Грей был поражен. Неужели это так происходит с Гарри? Слова могут рождаться сами собой? Он повторил еще раз про себя:
«Ты мой владыка
Или я твой властелин?»
Это озадачило его, поскольку совершенно не могло быть связано с его отношением к фон Намцену, он ясно понимал, что такие слова могло вызвать только появление в Аргус-хаусе Джейми Фрейзера. «Смогу ли я встретиться с ним сейчас, — подумал он яростно. — Нет, я не готов.»
В комнате было жарко, лоб покрылся испариной. К счастью, подали лосося, компания отвлеклась от стихов, и он переключился на сдобное тесто, утку и соус с трюфелями.
* * *
— Что привело вас в Лондон, сэр, — спросил Гарри фон Намцена над салатом.
Ясно было, что этот формальный вопрос был задан только с целью прервать сосредоточенное молчание, вызванное лососем, но лицо ганноверца потемнело, и он уставился в свою тарелку с зеленью.

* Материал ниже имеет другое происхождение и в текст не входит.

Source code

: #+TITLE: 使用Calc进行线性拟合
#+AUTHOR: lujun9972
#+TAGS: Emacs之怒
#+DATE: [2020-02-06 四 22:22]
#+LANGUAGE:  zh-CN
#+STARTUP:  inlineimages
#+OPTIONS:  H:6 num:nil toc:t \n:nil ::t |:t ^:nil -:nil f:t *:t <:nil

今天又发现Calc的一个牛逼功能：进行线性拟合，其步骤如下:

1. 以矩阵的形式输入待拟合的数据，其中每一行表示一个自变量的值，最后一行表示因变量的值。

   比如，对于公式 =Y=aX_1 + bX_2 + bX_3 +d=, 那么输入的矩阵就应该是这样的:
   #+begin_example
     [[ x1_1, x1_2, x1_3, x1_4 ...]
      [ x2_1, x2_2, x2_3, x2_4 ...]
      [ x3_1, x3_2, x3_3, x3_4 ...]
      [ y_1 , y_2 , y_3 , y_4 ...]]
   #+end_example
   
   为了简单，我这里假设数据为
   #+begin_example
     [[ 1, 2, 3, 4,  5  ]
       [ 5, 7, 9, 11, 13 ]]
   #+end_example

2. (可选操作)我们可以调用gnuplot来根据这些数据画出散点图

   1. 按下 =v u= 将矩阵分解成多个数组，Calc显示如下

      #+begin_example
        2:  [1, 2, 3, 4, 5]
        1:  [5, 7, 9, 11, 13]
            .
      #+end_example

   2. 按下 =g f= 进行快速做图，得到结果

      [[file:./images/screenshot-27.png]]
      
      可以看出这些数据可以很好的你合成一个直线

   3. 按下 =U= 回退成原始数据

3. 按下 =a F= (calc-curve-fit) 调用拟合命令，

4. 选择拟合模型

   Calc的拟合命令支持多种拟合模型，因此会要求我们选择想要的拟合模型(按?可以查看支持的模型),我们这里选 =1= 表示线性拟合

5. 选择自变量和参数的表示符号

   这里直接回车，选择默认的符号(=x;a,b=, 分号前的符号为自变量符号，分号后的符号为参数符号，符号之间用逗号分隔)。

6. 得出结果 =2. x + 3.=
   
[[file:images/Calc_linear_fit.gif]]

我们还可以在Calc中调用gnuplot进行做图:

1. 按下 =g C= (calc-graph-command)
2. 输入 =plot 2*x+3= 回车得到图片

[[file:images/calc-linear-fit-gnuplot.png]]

— Я хочу приобрести у капитана кое-какую собственность, — Фробишер бросил поспешный взгляд на фон Намцена. — Надо подписать бумаги, знаете ли… — Он приподнял над столом ладонь, изображая толстую пачку правовых документов.
Грей с любопытством взглянул на фон Намцена, который являлся не только капитаном собственного полка, но и графом фон Эрдбергом. Он прекрасно знал, что граф, как и все богатые иностранцы, вел дела с Англией, он сам однажды встречался с риэлтором фон Намцена.
Фон Намцен то ли заметил его интерес, то ли почувствовал необходимость объяснений, но он поднял голову и издал душераздирающий вздох.
— Моя жена умерла, — сказал он и остановился, чтобы проглотить комок в горле. — В прошлом месяце. Моя сестра живет в Лондоне. — Другой вздох. — Я привез… своих детей… к ней.
— О, мой дорогой сэр, — сказал Гарри, положив руку ему на плечо. В его голосе звучало искреннее сочувствие. — Мне очень жаль.